| Brief |
Reproduce only the lines from the one containing "genus: Waltheria" through the end of the records, inclusive, switching each "common name" to "vernacular name" and leaving everything else unchanged.

Dataset rows
◆ ◆ ◆ ◆ ◆
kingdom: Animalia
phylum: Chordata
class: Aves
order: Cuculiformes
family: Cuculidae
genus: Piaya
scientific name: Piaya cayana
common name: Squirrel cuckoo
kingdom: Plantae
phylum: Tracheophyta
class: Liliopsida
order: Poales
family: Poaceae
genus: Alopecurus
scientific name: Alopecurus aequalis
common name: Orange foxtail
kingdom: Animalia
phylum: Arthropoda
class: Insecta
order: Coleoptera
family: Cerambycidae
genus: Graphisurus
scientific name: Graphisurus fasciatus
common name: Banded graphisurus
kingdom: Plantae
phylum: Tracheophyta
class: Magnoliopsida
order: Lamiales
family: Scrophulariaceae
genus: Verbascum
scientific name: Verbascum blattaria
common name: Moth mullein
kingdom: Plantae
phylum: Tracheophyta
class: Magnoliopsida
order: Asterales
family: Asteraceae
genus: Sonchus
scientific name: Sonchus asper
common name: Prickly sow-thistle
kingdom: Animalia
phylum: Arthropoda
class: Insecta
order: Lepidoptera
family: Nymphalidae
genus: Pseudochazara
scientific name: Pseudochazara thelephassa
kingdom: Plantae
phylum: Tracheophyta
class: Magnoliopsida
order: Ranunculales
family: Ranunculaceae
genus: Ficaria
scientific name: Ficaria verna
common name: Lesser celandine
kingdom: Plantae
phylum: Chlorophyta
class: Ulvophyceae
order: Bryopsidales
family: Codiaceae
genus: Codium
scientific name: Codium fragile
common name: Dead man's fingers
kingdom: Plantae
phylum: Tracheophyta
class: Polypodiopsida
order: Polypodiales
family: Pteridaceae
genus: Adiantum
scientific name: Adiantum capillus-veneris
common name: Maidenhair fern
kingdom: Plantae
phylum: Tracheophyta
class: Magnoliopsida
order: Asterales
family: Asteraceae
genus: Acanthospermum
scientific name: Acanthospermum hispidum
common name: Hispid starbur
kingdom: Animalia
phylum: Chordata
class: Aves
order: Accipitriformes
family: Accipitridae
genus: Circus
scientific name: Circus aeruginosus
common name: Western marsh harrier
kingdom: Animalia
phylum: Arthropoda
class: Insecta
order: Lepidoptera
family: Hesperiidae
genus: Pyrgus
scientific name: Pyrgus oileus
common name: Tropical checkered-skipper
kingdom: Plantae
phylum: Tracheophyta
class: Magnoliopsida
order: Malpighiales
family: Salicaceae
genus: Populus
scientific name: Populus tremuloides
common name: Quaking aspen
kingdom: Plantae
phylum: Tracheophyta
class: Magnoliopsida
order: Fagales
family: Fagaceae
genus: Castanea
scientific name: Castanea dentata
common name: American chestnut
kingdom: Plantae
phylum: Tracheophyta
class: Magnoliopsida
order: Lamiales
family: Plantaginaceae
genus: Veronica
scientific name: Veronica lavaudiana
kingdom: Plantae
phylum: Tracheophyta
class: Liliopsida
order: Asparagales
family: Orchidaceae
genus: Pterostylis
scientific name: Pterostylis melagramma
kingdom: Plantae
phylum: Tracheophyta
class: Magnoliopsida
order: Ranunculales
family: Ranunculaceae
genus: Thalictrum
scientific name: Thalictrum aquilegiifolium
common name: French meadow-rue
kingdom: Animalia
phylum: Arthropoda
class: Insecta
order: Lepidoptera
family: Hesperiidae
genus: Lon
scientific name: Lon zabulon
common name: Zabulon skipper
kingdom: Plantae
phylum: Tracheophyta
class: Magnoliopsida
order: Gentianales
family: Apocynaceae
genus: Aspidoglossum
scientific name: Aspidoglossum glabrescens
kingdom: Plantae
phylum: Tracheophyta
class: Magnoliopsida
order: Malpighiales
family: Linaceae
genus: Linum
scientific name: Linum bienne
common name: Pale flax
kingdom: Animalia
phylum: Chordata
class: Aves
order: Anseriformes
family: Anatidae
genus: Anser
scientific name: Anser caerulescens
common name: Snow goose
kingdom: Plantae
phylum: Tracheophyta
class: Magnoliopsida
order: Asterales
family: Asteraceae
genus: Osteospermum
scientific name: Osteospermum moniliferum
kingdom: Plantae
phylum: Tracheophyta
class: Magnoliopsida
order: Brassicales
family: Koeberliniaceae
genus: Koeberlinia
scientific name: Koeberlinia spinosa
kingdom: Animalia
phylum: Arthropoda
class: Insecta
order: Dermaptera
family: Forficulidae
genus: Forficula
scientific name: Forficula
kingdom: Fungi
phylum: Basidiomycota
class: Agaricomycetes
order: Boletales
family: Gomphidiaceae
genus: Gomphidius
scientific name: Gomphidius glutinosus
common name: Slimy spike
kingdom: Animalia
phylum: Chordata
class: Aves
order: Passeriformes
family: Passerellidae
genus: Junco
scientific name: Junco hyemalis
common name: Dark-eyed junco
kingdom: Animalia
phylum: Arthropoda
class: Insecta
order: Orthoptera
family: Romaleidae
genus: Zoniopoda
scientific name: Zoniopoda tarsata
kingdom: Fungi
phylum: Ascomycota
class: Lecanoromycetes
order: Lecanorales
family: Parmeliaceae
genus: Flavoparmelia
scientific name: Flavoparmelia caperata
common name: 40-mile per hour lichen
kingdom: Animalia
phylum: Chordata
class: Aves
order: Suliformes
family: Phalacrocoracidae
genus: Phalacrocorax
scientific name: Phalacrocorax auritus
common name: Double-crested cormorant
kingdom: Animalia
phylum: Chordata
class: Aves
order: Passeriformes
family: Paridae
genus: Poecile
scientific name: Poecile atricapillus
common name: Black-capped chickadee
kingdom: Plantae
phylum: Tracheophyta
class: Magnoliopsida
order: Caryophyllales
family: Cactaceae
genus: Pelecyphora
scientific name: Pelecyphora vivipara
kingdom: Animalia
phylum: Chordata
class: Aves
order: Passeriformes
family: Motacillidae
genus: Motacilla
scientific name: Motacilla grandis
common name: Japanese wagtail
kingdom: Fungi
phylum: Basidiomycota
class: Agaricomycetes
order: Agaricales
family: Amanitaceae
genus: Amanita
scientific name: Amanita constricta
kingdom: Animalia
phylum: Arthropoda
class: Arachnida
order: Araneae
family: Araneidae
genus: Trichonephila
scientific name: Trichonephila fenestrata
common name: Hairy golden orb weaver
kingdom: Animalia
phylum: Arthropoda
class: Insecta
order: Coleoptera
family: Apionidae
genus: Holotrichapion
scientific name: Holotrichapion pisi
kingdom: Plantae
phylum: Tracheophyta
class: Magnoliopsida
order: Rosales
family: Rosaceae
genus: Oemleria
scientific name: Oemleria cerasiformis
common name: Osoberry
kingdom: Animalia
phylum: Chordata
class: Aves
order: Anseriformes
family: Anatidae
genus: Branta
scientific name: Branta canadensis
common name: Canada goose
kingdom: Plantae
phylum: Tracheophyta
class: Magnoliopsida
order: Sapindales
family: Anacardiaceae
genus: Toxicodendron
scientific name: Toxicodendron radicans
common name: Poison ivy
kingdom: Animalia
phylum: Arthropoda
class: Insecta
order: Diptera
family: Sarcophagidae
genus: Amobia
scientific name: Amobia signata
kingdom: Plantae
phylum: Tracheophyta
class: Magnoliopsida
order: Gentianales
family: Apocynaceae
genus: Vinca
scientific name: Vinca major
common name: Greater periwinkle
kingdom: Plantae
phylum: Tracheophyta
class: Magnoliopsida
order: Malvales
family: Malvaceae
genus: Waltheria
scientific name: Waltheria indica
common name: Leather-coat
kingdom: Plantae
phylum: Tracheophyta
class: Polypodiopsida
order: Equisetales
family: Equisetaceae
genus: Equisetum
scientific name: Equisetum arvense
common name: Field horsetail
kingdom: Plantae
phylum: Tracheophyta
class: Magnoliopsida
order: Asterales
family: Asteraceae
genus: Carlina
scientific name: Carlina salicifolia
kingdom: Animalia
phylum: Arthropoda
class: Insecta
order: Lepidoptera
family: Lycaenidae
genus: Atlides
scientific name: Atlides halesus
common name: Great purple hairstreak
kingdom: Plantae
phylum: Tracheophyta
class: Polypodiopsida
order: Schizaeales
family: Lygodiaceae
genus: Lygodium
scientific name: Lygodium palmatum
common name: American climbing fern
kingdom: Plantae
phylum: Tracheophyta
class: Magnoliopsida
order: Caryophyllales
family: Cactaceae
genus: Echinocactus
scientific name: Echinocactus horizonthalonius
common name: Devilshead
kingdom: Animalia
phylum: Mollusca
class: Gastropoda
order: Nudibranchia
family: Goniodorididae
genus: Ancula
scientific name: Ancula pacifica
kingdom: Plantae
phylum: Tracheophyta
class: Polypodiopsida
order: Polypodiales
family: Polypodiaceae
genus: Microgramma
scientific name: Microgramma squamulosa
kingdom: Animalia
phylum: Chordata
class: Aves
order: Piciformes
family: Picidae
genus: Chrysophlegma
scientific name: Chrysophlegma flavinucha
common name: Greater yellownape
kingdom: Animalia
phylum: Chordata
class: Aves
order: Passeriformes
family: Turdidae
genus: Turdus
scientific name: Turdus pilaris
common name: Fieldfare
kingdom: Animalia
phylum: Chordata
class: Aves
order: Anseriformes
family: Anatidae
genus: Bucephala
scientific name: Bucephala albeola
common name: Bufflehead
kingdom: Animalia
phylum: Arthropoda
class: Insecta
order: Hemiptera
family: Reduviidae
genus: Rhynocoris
◆ ◆ ◆ ◆ ◆
| Output below |
genus: Waltheria
scientific name: Waltheria indica
vernacular name: Leather-coat
kingdom: Plantae
phylum: Tracheophyta
class: Polypodiopsida
order: Equisetales
family: Equisetaceae
genus: Equisetum
scientific name: Equisetum arvense
vernacular name: Field horsetail
kingdom: Plantae
phylum: Tracheophyta
class: Magnoliopsida
order: Asterales
family: Asteraceae
genus: Carlina
scientific name: Carlina salicifolia
kingdom: Animalia
phylum: Arthropoda
class: Insecta
order: Lepidoptera
family: Lycaenidae
genus: Atlides
scientific name: Atlides halesus
vernacular name: Great purple hairstreak
kingdom: Plantae
phylum: Tracheophyta
class: Polypodiopsida
order: Schizaeales
family: Lygodiaceae
genus: Lygodium
scientific name: Lygodium palmatum
vernacular name: American climbing fern
kingdom: Plantae
phylum: Tracheophyta
class: Magnoliopsida
order: Caryophyllales
family: Cactaceae
genus: Echinocactus
scientific name: Echinocactus horizonthalonius
vernacular name: Devilshead
kingdom: Animalia
phylum: Mollusca
class: Gastropoda
order: Nudibranchia
family: Goniodorididae
genus: Ancula
scientific name: Ancula pacifica
kingdom: Plantae
phylum: Tracheophyta
class: Polypodiopsida
order: Polypodiales
family: Polypodiaceae
genus: Microgramma
scientific name: Microgramma squamulosa
kingdom: Animalia
phylum: Chordata
class: Aves
order: Piciformes
family: Picidae
genus: Chrysophlegma
scientific name: Chrysophlegma flavinucha
vernacular name: Greater yellownape
kingdom: Animalia
phylum: Chordata
class: Aves
order: Passeriformes
family: Turdidae
genus: Turdus
scientific name: Turdus pilaris
vernacular name: Fieldfare
kingdom: Animalia
phylum: Chordata
class: Aves
order: Anseriformes
family: Anatidae
genus: Bucephala
scientific name: Bucephala albeola
vernacular name: Bufflehead
kingdom: Animalia
phylum: Arthropoda
class: Insecta
order: Hemiptera
family: Reduviidae
genus: Rhynocoris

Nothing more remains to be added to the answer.